DIRECTIONS FOR THIS TASK
Copy all data exactly. Skip pictures.

[Transcribed page contents]

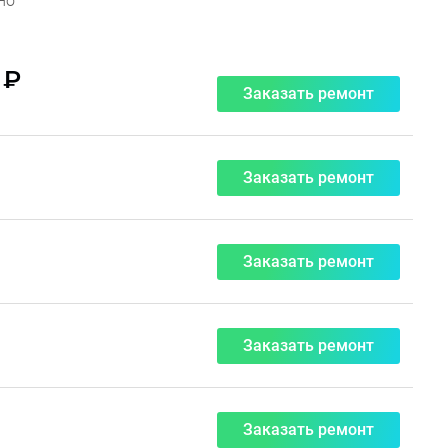
но
 ₽
Заказать ремонт
Заказать ремонт
Заказать ремонт
Заказать ремонт
Заказать ремонт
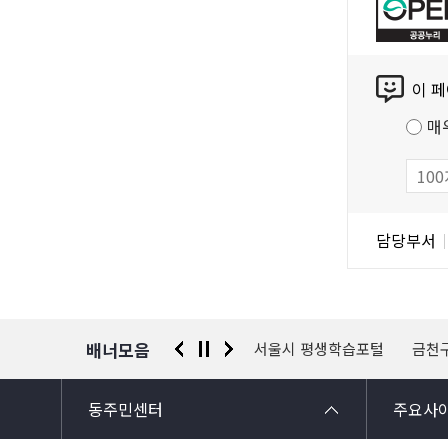
누
리
콘
공
이 
텐
공
츠
저
매
만
작
족
물
도
조
담
담당부서
사
당
자
정
보
배너모음
 신고센터
경찰청 유실물 통합포털
서울시 평생학습포털
금천
동주민센터
주요사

OUTPUT BELOW
но
 ₽
Заказать ремонт
Заказать ремонт
Заказать ремонт
Заказать ремонт
Заказать ремонт
누
리
콘
공
이 
텐
공
츠
저
매
만
작
족
물
도
조
담
담당부서
사
당
자
정
보
배너모음
 신고센터
경찰청 유실물 통합포털
서울시 평생학습포털
금천
동주민센터
주요사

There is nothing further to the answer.